Covid-19 vaccines For Members

UPDATE: Switzerland planning for Covid booster shots in winter

The Local
The Local - [email protected] • 3 Aug, 2021 Updated Tue 3 Aug 2021 17:48 CEST
UPDATE: Switzerland planning for Covid booster shots in winter
Will you need a third shot in Switzerland? Photo: VALENTIN FLAURAUD / AFP

Switzerland is working with the cantons to put in place infrastructure for a third booster shot of the coronavirus vaccine this winter. 


Switzerland in early July laid out its plans to continue the battle against Covid-19 over the coming months. 

In laying out three possible scenarios for the way in which the pandemic may evolve, particularly in the autumn and spring, the government is laying the groundwork for booster vaccinations which will be tailored to possible variants of the virus. 

According to the official government statement “In order to ensure sufficient protection in the longer term, booster vaccinations for certain population groups or those already vaccinated will probably be necessary from next winter at the earliest.”

The federal government has instructed the responsible authorities to work with the cantons to ensure the infrastructure remains in place to administer booster shots, most likely early in 2022. 

At a press conference on August 3rd, the government said it was still in the process of drawing up plans for a booster vaccination, saying that exactly who would receive it and under what circumstances was to be determined. 
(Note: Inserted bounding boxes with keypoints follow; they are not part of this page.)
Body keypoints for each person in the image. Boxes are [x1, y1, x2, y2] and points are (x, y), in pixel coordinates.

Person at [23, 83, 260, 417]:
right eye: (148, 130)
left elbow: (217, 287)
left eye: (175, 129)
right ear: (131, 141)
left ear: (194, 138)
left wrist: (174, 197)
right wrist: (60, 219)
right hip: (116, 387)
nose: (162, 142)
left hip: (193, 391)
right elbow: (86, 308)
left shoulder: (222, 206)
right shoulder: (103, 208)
With just under 50 percent of people fully vaccinated in Switzerland as at August 3rd - and a further six percent having received their first shot - almost half of the Swiss population remains unvaccinated, amounting to a total of around three million people. 
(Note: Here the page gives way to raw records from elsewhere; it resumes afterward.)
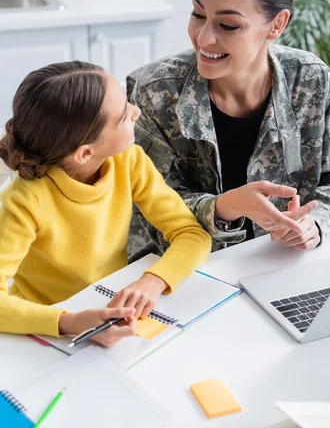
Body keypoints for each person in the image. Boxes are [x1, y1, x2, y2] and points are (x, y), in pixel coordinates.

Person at [126, 0, 330, 260]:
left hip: (282, 266)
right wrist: (223, 208)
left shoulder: (310, 79)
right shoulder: (154, 91)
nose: (203, 37)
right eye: (198, 14)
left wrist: (317, 221)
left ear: (276, 25)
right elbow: (140, 212)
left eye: (228, 25)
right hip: (183, 277)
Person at [0, 61, 211, 346]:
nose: (136, 111)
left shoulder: (129, 161)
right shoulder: (22, 202)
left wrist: (152, 282)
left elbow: (191, 233)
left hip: (111, 305)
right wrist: (71, 322)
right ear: (85, 154)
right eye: (124, 115)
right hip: (42, 328)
What about virus variants? 

One possible outcome being evaluated by Swiss authorities is the spread of variants of the virus. 

While the current vaccines used in Switzerland - both of which are mRNA - perform well against known variants, this may change in future. 
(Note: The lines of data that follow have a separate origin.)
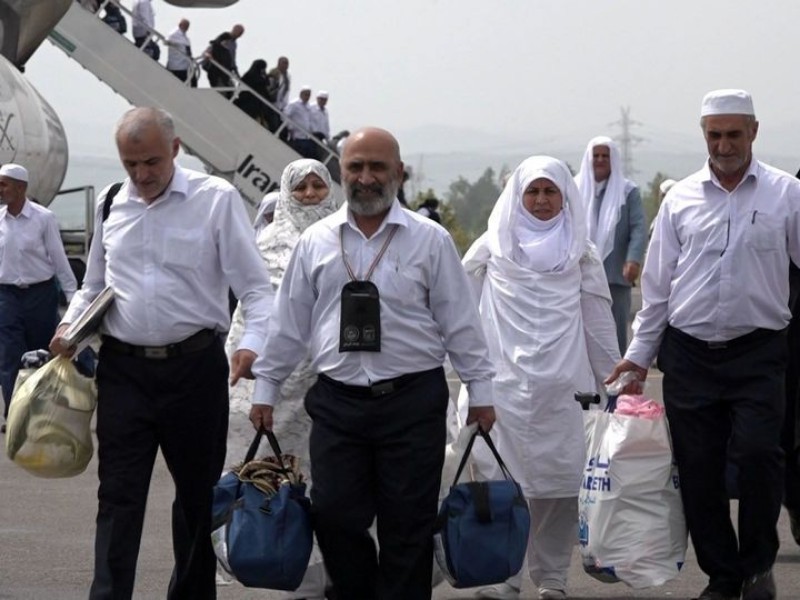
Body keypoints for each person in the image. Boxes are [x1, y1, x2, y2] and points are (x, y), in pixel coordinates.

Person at [250, 127, 496, 600]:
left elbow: (461, 324)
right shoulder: (316, 241)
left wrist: (481, 393)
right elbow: (288, 324)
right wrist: (266, 388)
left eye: (377, 167)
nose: (366, 178)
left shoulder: (430, 240)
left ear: (398, 173)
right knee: (335, 517)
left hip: (412, 402)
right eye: (355, 167)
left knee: (409, 526)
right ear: (342, 173)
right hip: (339, 405)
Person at [49, 107, 272, 600]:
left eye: (151, 161)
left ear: (175, 149)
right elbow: (94, 287)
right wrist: (69, 326)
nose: (142, 175)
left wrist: (252, 345)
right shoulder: (112, 202)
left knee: (195, 499)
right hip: (124, 372)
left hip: (195, 370)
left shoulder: (215, 200)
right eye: (131, 164)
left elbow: (256, 289)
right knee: (118, 496)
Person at [606, 89, 800, 600]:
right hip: (690, 354)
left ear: (753, 133)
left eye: (734, 133)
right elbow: (658, 289)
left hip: (759, 351)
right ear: (704, 135)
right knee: (699, 469)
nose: (724, 144)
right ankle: (722, 575)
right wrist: (638, 357)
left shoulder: (785, 194)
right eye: (715, 134)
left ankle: (758, 564)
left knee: (761, 455)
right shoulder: (680, 199)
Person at [462, 156, 619, 600]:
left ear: (566, 195)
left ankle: (552, 577)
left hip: (566, 388)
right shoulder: (489, 249)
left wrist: (618, 382)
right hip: (502, 388)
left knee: (560, 485)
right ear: (517, 196)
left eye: (551, 191)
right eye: (533, 191)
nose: (542, 200)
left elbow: (598, 325)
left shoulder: (581, 254)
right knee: (501, 483)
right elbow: (458, 317)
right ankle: (504, 575)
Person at [226, 159, 339, 599]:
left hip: (330, 380)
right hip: (277, 381)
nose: (310, 194)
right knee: (280, 482)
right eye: (301, 187)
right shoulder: (265, 244)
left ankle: (334, 572)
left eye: (317, 186)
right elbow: (251, 312)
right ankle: (289, 570)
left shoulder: (348, 238)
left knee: (333, 485)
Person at [0, 163, 77, 429]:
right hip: (7, 297)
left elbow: (58, 259)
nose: (0, 189)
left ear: (20, 188)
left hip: (40, 296)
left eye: (4, 184)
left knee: (41, 354)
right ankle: (14, 415)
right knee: (9, 356)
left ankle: (43, 411)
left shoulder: (43, 218)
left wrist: (73, 298)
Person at [575, 136, 646, 354]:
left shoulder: (627, 191)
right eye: (596, 155)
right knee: (579, 334)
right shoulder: (574, 188)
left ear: (613, 159)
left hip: (615, 276)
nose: (600, 160)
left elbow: (638, 228)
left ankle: (616, 385)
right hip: (579, 277)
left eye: (605, 156)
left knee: (615, 334)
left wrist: (633, 259)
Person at [234, 59, 275, 127]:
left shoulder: (247, 75)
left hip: (247, 103)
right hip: (251, 105)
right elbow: (263, 88)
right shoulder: (256, 78)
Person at [284, 86, 316, 159]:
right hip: (296, 136)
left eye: (309, 95)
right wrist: (290, 127)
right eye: (306, 94)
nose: (307, 97)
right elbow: (285, 115)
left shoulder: (308, 106)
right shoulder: (294, 104)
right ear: (301, 94)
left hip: (306, 136)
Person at [166, 18, 195, 86]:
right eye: (185, 26)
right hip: (177, 67)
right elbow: (167, 40)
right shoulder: (174, 34)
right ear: (180, 24)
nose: (187, 28)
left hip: (185, 66)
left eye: (187, 26)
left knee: (193, 82)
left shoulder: (184, 36)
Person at [310, 90, 331, 156]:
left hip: (321, 138)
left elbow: (326, 126)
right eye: (321, 99)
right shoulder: (311, 107)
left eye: (324, 100)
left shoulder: (325, 111)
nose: (322, 101)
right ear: (317, 99)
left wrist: (328, 138)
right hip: (312, 135)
As a consequence, the government is taking steps to allow for the development of adapted vaccines which are targeted at particular variant strains. 

As the government writes in the guidance: “the technology behind mRNA vaccines means that they can be adapted relatively simply and quickly to new virus variants.”

“In the best case, it is likely to take around six months before vaccinations can be carried out with an adapted vaccine.”

The government is also putting more of an emphasis on identifying these variants early. 

In May, Switzerland ordered an additional seven million doses of the Moderna vaccine, bringing the total doses from that manufacturer to 13.5 million in Switzerland. 

Switzerland has so far purchased six million doses of Pfizer/Biontech, the only other vaccine administered in Switzerland.